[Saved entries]
------

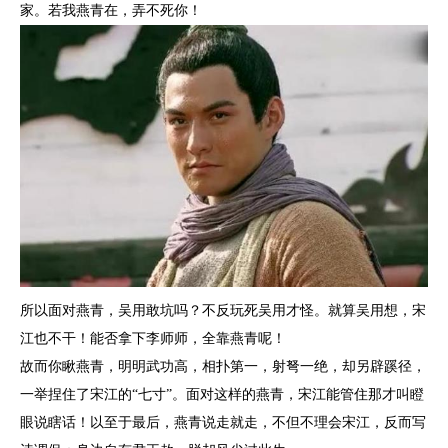
家。若我燕青在，弄不死你！
所以面对燕青，吴用敢坑吗？不反玩死吴用才怪。就算吴用想，宋
江也不干！能否拿下李师师，全靠燕青呢！
故而你瞅燕青，明明武功高，相扑第一，射弩一绝，却另辟蹊径，
一举捏住了宋江的“七寸”。面对这样的燕青，宋江能管住那才叫瞪
眼说瞎话！以至于最后，燕青说走就走，不但不理会宋江，反而写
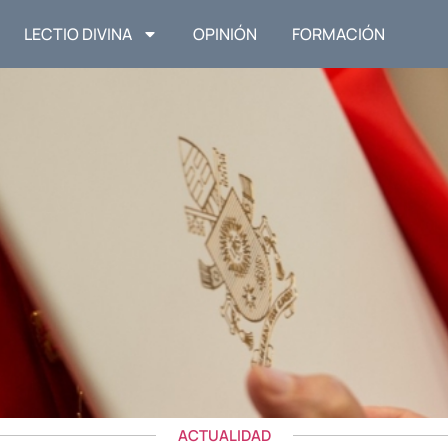
LECTIO DIVINA
OPINIÓN
FORMACIÓN
ACTUALIDAD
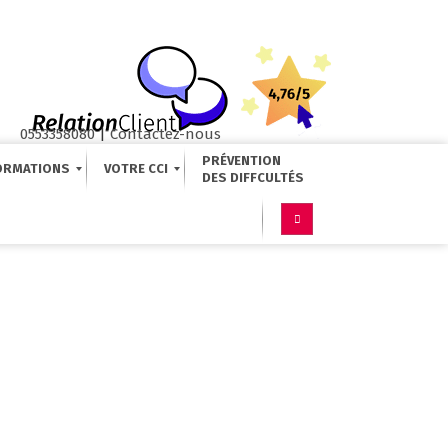
0553358080
|
Contactez-nous
PRÉVENTION
ORMATIONS
VOTRE CCI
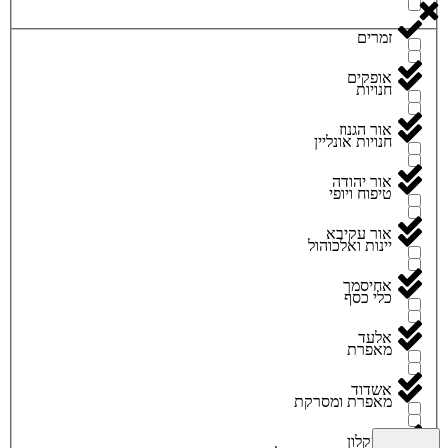
זמרים
אופקים
חנויות
אור הגנוז
חנויות אונליין
אור יהודה
טיפוח ויופי
אור עקיבא
יינות ואלכוהול
אחיסמך
כלי כסף
אלעד
מאפרת
אשדוד
מאפרת ומסרקת
אשקלון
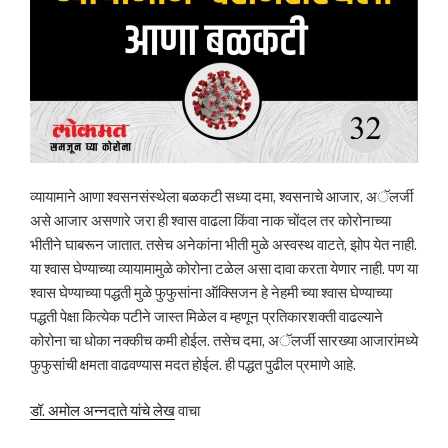
व्यायामाने आणा श्वसनसंस्थेला बळकटी सध्या दमा, श्वसनाचे आजार, अॅलर्जी
असे आजार असणारे जरा ही श्वास वाढला किंवा नाक चोंदल तर कोरोनाच्या
भीतीने घाबरून जातात. तसेच अनेकांना भीती मुळे अस्वस्थ वाटते, झोप येत नाही.
या श्वास घेण्याच्या व्यायामामुळे कोरोना टळेल असा दावा करता येणार नाही. पण या
श्वास घेण्याच्या पद्धती मुळे फुफुसांना ऑक्सिजन हे नेहमी च्या श्वास घेण्याच्या
पद्धती पेक्षा कित्येक पटीने जास्त मिळेल व म्हणून प्रतिकारशक्ती वाढल्याने
कोरोना चा धोका नक्कीच कमी होईल. तसेच दमा, अॅलर्जी सारख्या आजारांमध्ये
फुफुसांची क्षमता वाढवण्यास मदत होईल. ही पद्धत पुढील प्रमाणे आहे.
डॉ. अमोल अन्नदाते यांचे लेख
वाचा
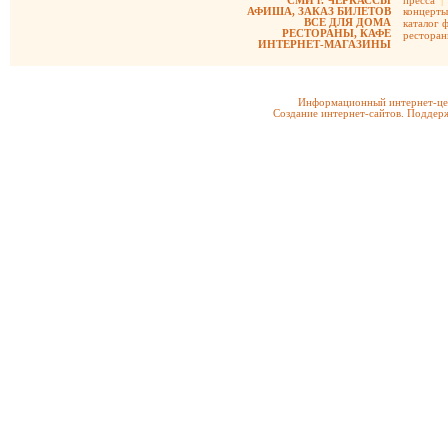
СМИ г. ЧЕРКАССЫ
пресса
|
АФИША, ЗАКАЗ БИЛЕТОВ
концерты
ВСЕ ДЛЯ ДОМА
каталог 
РЕСТОРАНЫ, КАФЕ
рестора
ИНТЕРНЕТ-МАГАЗИНЫ
Информационный интернет-цен
Создание интернет-сайтов. Поддерж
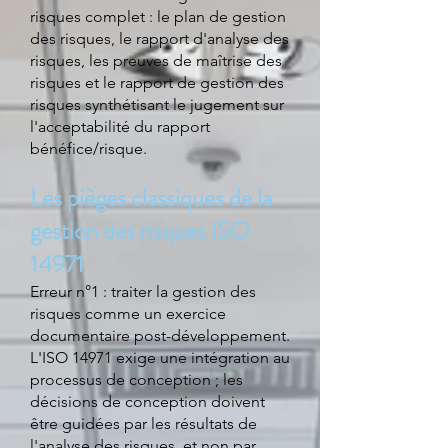
risques complet : le plan de gestion
des risques, le rapport d'analyse des
risques, les preuves de maîtrise des
risques et le rapport de gestion des
risques synthétisant le jugement sur
l'acceptabilité du rapport
bénéfice/risque.
Les pièges classiques de la
gestion des risques ISO
14971
Erreur n°1 : traiter la gestion des
risques comme un exercice
documentaire post-développement.
L'ISO 14971 exige une intégration au
processus de conception ; les
décisions de conception doivent
être guidées par les résultats de
l'analyse des risques, et non par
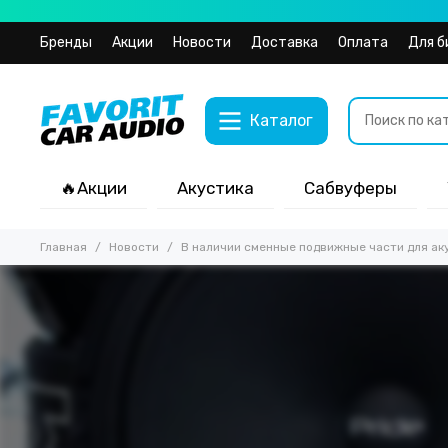
Бренды
Акции
Новости
Доставка
Оплата
Для б
Каталог
🔥Акции
Акустика
Сабвуферы
Главная
Новости
В наличии сменные подвижные части для ак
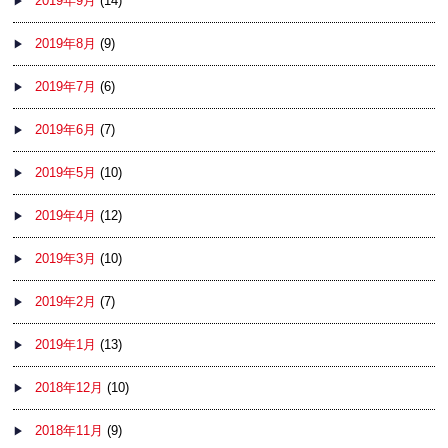
2019年9月
(14)
2019年8月
(9)
2019年7月
(6)
2019年6月
(7)
2019年5月
(10)
2019年4月
(12)
2019年3月
(10)
2019年2月
(7)
2019年1月
(13)
2018年12月
(10)
2018年11月
(9)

------

The response must contain each line above that holds the string "analyse".

# WORKED SOLUTION
des risques, le rapport d'analyse des
l'analyse des risques, et non par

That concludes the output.